**SOURCE DOCUMENT:**
────────────────────────────────────────

Privy Council judge supports CCJ

LAW Lord Leonard Hoffmann, a judge in the Privy Council, is in favour of abolishing appeals from the Caribbean to the London-based court and supports the establishment of a final Court of Appeal in the Caribbean.

Emphasising that this was his own opinion since he did not know the views of his colleagues on the matter, Lord Hoffmann told attorneys in Trinidad and Tobago on October 10: “A court of your own is necessary if you are going to have the full benefit of what a final court can do to transform society in partnership with the other two branches of government.”

Speaking at the annual Law Association dinner at Hilton Trinidad in Port of Spain, he said: “It is an extraordinary fact that for nearly nine years I have been a member of the final court of appeal for the independent Republic of Trinidad and Tobago, a confident democracy with its own culture and national values, and this is the first time that I have set foot upon the islands.”

Lord Hoffmann also admitted that although the Privy Council had done its best to serve the Caribbean and had done much to improve the administration of justice, the court’s remoteness from the community had been a handicap.

────────────────────────────────────────

**ENTRIES SUPPLIED:**
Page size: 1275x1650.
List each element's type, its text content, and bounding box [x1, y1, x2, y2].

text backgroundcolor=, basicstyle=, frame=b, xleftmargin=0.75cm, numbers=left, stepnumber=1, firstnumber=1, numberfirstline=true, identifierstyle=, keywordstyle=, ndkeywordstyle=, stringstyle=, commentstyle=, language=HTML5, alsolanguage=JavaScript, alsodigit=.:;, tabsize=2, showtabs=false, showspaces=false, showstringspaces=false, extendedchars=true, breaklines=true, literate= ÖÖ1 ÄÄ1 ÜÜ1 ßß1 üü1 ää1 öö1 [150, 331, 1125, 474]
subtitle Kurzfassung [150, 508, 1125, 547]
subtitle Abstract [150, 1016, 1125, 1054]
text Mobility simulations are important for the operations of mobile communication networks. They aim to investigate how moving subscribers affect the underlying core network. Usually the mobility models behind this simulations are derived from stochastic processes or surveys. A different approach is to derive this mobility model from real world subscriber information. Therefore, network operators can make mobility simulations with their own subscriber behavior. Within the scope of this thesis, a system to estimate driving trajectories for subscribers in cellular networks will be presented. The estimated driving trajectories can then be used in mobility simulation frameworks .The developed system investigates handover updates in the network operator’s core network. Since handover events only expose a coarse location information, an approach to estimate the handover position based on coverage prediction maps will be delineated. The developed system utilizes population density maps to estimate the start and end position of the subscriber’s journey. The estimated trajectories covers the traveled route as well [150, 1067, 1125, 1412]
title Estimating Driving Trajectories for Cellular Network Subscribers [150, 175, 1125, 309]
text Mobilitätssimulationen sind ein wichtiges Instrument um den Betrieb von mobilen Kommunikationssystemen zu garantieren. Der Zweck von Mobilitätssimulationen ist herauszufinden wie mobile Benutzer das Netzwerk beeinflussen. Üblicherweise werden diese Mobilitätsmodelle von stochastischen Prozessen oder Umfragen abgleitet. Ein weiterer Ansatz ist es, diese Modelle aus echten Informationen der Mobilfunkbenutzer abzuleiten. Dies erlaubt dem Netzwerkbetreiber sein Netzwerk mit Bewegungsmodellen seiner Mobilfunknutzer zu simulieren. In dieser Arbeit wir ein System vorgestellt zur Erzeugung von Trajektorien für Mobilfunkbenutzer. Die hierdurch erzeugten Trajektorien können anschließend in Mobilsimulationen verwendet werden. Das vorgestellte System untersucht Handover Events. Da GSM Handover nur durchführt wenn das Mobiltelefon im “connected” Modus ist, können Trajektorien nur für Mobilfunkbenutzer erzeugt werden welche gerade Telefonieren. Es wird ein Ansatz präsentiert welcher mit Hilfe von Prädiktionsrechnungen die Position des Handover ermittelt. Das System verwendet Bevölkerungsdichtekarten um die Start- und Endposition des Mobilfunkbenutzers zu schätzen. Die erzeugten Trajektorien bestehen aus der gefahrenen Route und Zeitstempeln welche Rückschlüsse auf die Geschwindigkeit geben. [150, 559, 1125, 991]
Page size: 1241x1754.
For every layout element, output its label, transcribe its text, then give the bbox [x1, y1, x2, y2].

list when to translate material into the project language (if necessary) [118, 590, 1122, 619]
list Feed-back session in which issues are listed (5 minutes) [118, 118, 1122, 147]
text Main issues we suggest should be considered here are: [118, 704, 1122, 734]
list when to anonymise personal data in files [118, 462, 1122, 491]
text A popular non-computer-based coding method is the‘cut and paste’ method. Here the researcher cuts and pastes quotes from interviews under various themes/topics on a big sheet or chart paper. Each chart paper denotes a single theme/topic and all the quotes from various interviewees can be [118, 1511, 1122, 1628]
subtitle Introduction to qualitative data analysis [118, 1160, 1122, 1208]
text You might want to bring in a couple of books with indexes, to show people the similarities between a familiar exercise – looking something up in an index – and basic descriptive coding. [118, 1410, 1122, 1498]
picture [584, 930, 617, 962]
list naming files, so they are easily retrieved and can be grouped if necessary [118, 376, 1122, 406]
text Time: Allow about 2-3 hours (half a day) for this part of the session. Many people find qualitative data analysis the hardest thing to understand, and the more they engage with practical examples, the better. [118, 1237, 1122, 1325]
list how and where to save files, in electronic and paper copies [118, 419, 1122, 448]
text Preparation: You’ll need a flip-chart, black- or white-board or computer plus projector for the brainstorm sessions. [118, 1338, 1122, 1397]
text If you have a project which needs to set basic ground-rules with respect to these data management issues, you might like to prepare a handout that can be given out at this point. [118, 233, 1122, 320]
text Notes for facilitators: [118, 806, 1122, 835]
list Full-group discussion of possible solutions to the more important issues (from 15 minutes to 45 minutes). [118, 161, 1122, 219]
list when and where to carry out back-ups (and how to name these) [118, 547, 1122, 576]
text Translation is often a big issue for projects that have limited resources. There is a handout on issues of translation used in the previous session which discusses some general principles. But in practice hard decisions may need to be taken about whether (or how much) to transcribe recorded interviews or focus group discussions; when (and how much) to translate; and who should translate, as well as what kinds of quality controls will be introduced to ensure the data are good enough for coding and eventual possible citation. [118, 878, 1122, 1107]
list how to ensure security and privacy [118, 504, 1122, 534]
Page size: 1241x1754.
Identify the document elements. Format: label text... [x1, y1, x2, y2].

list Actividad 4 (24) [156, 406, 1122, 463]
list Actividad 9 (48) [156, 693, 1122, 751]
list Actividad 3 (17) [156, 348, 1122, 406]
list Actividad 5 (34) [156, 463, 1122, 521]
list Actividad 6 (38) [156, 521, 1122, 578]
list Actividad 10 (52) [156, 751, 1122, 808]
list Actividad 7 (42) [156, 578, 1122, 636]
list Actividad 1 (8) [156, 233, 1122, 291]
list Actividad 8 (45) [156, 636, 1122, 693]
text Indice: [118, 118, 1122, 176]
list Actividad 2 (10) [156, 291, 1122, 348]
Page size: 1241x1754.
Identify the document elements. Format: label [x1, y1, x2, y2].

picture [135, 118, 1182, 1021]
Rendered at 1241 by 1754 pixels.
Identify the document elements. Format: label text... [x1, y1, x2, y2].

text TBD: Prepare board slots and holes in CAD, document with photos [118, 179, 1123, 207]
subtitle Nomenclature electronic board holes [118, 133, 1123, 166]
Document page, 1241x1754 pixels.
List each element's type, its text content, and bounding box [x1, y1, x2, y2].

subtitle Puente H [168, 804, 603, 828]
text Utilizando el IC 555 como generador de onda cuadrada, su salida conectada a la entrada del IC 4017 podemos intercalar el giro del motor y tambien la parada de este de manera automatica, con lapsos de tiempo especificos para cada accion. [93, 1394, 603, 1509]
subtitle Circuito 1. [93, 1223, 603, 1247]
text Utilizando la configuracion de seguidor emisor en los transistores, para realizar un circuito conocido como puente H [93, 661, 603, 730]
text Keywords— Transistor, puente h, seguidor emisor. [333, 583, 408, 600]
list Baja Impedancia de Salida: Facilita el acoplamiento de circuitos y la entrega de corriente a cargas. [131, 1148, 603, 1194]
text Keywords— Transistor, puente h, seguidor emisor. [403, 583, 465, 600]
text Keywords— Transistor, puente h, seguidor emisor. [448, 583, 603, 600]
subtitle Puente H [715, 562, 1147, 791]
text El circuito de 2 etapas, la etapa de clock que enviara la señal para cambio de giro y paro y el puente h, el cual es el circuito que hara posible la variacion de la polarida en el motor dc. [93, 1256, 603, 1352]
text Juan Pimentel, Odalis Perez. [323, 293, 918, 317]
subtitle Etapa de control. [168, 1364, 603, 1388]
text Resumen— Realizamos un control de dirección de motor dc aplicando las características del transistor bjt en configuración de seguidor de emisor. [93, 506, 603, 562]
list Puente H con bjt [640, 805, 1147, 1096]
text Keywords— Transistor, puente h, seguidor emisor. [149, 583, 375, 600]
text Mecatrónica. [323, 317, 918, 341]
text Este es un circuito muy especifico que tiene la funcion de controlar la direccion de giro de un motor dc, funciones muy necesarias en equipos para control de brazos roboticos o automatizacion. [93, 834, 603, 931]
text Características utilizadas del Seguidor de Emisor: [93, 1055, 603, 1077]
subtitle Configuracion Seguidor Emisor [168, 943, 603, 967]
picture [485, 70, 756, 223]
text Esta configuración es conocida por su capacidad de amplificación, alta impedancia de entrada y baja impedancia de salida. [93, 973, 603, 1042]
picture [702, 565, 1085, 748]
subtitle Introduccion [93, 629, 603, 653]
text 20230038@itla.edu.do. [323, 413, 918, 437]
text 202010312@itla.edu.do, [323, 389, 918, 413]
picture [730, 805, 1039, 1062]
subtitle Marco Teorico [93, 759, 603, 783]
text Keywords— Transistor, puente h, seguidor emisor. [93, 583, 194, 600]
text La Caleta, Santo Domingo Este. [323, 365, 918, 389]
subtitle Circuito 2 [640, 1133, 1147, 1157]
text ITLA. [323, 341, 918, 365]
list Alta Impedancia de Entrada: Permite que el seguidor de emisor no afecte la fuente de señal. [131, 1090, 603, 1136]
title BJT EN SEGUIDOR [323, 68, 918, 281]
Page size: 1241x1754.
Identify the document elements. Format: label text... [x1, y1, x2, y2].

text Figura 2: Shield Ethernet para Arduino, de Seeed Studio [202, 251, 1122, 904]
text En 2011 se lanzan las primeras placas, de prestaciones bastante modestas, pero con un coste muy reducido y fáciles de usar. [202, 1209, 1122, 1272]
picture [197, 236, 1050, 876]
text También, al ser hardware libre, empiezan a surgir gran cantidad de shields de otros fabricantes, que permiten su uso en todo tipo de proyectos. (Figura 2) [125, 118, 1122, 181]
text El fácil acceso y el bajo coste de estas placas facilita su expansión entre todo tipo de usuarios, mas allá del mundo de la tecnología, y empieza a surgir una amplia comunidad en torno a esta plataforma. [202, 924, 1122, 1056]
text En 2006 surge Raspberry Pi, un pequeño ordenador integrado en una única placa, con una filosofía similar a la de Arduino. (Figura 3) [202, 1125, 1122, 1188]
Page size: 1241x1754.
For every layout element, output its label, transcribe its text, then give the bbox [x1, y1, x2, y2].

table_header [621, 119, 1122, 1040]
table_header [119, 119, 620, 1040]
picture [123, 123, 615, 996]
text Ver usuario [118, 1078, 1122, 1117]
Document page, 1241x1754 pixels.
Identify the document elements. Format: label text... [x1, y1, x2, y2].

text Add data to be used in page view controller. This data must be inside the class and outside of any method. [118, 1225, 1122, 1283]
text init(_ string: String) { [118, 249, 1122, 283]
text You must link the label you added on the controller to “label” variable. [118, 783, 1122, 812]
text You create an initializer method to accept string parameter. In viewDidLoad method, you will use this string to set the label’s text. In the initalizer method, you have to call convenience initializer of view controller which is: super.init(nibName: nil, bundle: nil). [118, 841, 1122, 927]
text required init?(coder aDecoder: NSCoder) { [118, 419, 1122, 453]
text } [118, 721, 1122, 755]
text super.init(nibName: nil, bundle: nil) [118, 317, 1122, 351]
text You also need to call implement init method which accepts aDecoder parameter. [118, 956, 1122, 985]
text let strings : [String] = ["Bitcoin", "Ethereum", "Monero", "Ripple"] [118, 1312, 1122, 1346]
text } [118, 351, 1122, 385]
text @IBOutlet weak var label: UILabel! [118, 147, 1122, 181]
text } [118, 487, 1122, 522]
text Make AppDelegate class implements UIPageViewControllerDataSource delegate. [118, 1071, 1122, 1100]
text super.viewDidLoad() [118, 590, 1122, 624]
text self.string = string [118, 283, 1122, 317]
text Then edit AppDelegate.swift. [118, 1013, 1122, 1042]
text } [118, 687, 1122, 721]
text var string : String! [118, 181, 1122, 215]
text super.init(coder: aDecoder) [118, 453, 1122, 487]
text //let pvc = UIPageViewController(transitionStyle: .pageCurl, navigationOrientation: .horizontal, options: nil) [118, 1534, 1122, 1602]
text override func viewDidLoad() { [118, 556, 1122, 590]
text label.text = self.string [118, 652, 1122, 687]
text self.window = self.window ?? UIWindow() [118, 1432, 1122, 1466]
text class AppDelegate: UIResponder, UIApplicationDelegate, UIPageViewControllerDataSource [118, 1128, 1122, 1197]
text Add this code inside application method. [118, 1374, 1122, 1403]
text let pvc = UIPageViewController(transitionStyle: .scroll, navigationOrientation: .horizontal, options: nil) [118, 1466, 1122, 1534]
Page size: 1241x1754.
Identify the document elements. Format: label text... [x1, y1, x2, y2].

────────────────────────────────────────

**TASKS TO COMPLETE:**
1: Render this sentence from the Privy Council article in Spanish: "Lord Hoffmann also admitted that although the Privy Council had done its best to serve the Caribbean and had done much to improve the administration of justice, the court’s remoteness from the community had been a handicap."
2: According to the Privy Council article, why did Lord Hoffmann stress that his support for a Caribbean court was his own opinion?
3: Proceed with the Privy Council article from where it stops.
The records were taken from a separate source.

**OUTPUTS BY TASK:**
1: Lord Hoffmann también admitió que, aunque el Consejo Privado había hecho todo lo posible por servir al Caribe y había hecho mucho por mejorar la administración de justicia, la lejanía del tribunal respecto de la comunidad había sido una desventaja.

2: He did not know the views of his colleagues on the matter, so he could speak only for himself.

3:
“We have been necessarily cautious in doing anything which might be seen as inappropriate in local conditions and although this caution might have occasionally saved us from doing the wrong thing, I am sure it has also sometimes inhibited us from doing the right thing,” he said.

The ability of a final court to function as a third branch of government, he noted, depended not only upon its legitimacy but upon the sensitivity of its members to what was both necessary and possible.

Using examples, he said if the question arose as to whether the resources devoted by a Caribbean state to legal aid were sufficient to satisfy the minimum requirement of a fair trial or whether all the resources devoted to prisons were sufficient to maintain civilised standards, it would be very difficult for the Privy Council in London to express a view. “They would have no knowledge of the consequences of their decision one way or the other. It is only a local court which would have the necessary knowledge and legitimacy to say whether the Constitution required more to be done,” he said.

Lord Hoffmann said he did not underestimate the difficulty of creating a final court for the various Caribbean communities but, he noted, “I think that states which have so much in common in their history and values, which can even play cricket together, should be able to do so”.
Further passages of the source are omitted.